All of them do. Few have aspirations to become the next Tony Stewart or Junior, yet they come back because this track is family.

The Casters, from Bennett, Colorado, run in the Super Modified Class and are a special breed in themselves. The class doesn’t have a lot of races in Colorado, only six this year, so they will take this evening at the track.

Super modifieds to the non-race fan are like “fighter jets in a gymnasium . . .  or however that quote goes,” said Rich Caster, Super Mod driver. “Half of the field [super mods] would have qualified for the Indy at Pikes Peak.”

Rich, who was the fastest in qualifying and won his main event on this evening, is a heavy equipment operator with Nelson Pipeline Constructors. He’s been around racing since he was two, “growing up in the pits” as he puts its. The term “growing up in the pits” should just be called “If your dad races you will probably race too.”

In 1983, Rich made a deal with his father that he could put rubber on the track if he graduated from high school. He did and has been out on the track every summer since.

Today, Rich is flanked by his fourteen year-old son Cody, who races Legends (think 1940’s mobster cars), wife Leigh and brother, Jason, a fellow Super Mod car driver. Like any father with a son in the same sport, Caster gets nervous watching his son because he’s not the one in control.

Still, he’s the modern dad with Cody. “I want him to want to do it,” Caster said.

Why spend so much time on the track and why so much money on a car? Rick tells it this way, “I have a friend who spends the same amount of money on his girl’s softball.”

In talking to the Casters, there’s only unwavering love for racing. But, if you hear their words, really listen, they are saying, they get to work on cars as a family, get to race as a family, get to be a family and enjoy every minute of racing.

“If you ever need anything, you just have to look around; someone will give it to you.” says Rich proud of the family he brought to the track that night.

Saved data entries

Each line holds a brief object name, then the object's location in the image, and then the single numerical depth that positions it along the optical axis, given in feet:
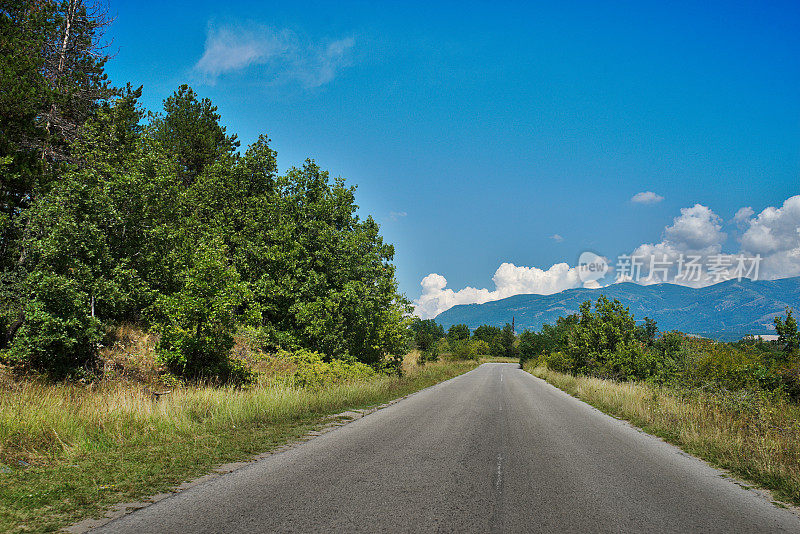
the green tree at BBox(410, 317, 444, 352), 274.16
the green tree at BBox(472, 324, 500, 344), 502.38
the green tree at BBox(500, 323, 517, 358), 441.27
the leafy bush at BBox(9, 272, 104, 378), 42.73
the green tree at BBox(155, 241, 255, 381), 46.88
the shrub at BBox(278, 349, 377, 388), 57.44
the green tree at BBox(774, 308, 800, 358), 97.45
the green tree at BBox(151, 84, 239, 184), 102.12
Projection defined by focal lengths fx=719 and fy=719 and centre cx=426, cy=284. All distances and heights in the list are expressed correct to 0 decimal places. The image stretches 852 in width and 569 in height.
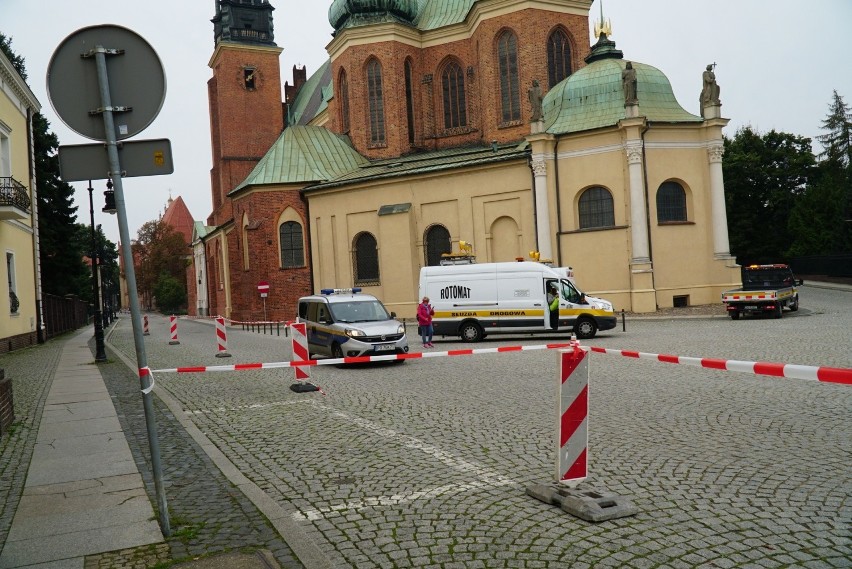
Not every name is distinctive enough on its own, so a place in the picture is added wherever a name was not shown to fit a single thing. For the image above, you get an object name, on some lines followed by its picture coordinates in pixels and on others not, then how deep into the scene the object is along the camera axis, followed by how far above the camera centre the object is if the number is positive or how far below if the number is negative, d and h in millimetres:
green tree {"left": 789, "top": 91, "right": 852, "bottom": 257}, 48406 +2696
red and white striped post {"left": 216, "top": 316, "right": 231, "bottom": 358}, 19844 -1278
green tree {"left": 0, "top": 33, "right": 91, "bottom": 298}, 40719 +5106
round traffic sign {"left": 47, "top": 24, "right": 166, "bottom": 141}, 4730 +1455
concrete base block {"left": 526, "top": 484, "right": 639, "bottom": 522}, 4879 -1631
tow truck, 24922 -1162
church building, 30797 +5174
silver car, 15570 -933
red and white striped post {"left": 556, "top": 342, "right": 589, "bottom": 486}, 5445 -1115
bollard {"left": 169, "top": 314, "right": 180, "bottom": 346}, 26967 -1289
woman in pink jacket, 21094 -1154
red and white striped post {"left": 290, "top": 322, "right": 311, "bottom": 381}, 13125 -1011
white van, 21453 -850
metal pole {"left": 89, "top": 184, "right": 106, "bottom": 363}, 19103 -823
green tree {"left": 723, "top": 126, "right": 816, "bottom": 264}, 54781 +5635
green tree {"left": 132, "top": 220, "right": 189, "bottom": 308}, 90000 +5272
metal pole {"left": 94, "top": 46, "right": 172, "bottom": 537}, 4766 +98
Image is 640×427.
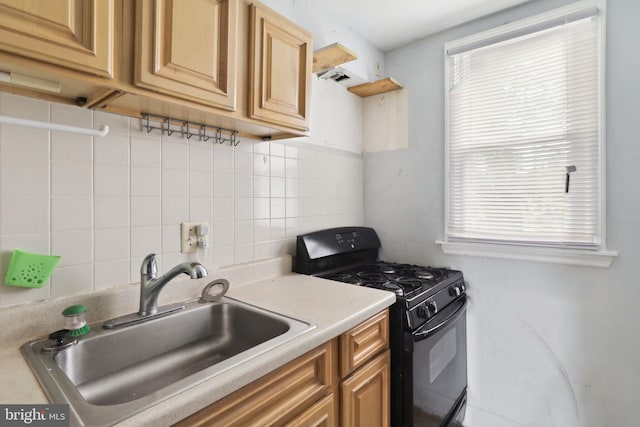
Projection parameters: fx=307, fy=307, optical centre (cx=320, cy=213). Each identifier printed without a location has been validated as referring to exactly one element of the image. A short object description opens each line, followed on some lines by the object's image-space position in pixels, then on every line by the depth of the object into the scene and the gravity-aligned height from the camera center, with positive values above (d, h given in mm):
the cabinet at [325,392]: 778 -555
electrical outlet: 1271 -104
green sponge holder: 878 -170
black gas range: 1327 -502
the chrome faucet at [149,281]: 1072 -245
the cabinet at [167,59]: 715 +441
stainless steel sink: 660 -434
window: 1532 +408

> [Instructions]:
(a) According to the racing article, what does Rich Caster do for work?
(b) Please continue the racing article after its final sentence.
The rows are separate from the racing article.

> [Task responses]:
(a) He is a heavy equipment operator with Nelson Pipeline Constructors.

(b)
Vanessa Simpson, driver | Photo PULP

Vanessa Simpson, driver | Photo PULP

The Unexpecteds

Walk past the concession stand, take a right, and you might find Andrew Fisher. He races the Hornets and Figure 8’s, the class where they cross in the middle. Yes, it’s the class where the name comes from making a figure 8 on the track; after turn two the cars cross and meet in the infield.

Do they meet? When asked if Andrew was ever involved in a crash in a race, he responded, “Yeah, but I never saw it. I was knocked unconscious.”

Andrew Fisher is your typical high school drama teacher racer from Canon City. At this point, whatever normal questions you are supposed to ask to a driver on a racetrack get thrown out the window, and the next thing out your mouth is, “Wait, what?”

Andrew is maybe 5 foot 7, maybe a goatee, maybe has a ball cap that looks like he went fly fishing yesterday. His clothes are maybe dirty; at least dirty enough to show that he’s been working on a car. He maybe looks like a drama teacher and maybe he looks like a driver.

“Students tell me, no way you race cars.” says the drama teacher. “Most teachers are surprised I drive cars. And most drivers out here are surprised I’m a drama teacher.”

Andrew’s car costs about $1,000, has street tires and pump gas and it is a piece of ju– work. Being a teacher, somehow the questions move away from driving and this can’t possibly be supported by his family.

What does his wife think? “My wife has been supportive. She’s bought me tires and buys gas.” Fisher said.

What’s harder: teaching or racing? He smiles and without flinching says, “Teaching is more challenging.”

Next to the drama teacher’s area is another unlikely driver.

Her name is Kayce Purcell. She drives a ‘72 Hornet, goes to Air Academy High School and can’t drive… legally. Kayce is 14-years-old and cannot drive a street approved car, but she can take the old junker for a few spins at the track.

If Andrew Fisher breaks every single stereotype of racing, then Kayce Purcell shows that women are breaking every single ceiling in racing. Oh, she’s your typical teenager who, in the middle of answering a few questions, will run out to grab the huge toad in the pits. She plays soccer, she swims, draws and just happens to drive 20 laps at 55 mph in the Figure 8 class.

Kaycee Purcell | Photo PULP

Kaycee Purcell | Photo PULP

“It’s not something I want to make a future career out of but I would like to move up.” says the 14-year-old.

Look over to dad and while one expects to see a father frothing at the mouth to turn his daughter into the next NASCAR superstar, what you get is the unassuming but wholly supportive and worried father.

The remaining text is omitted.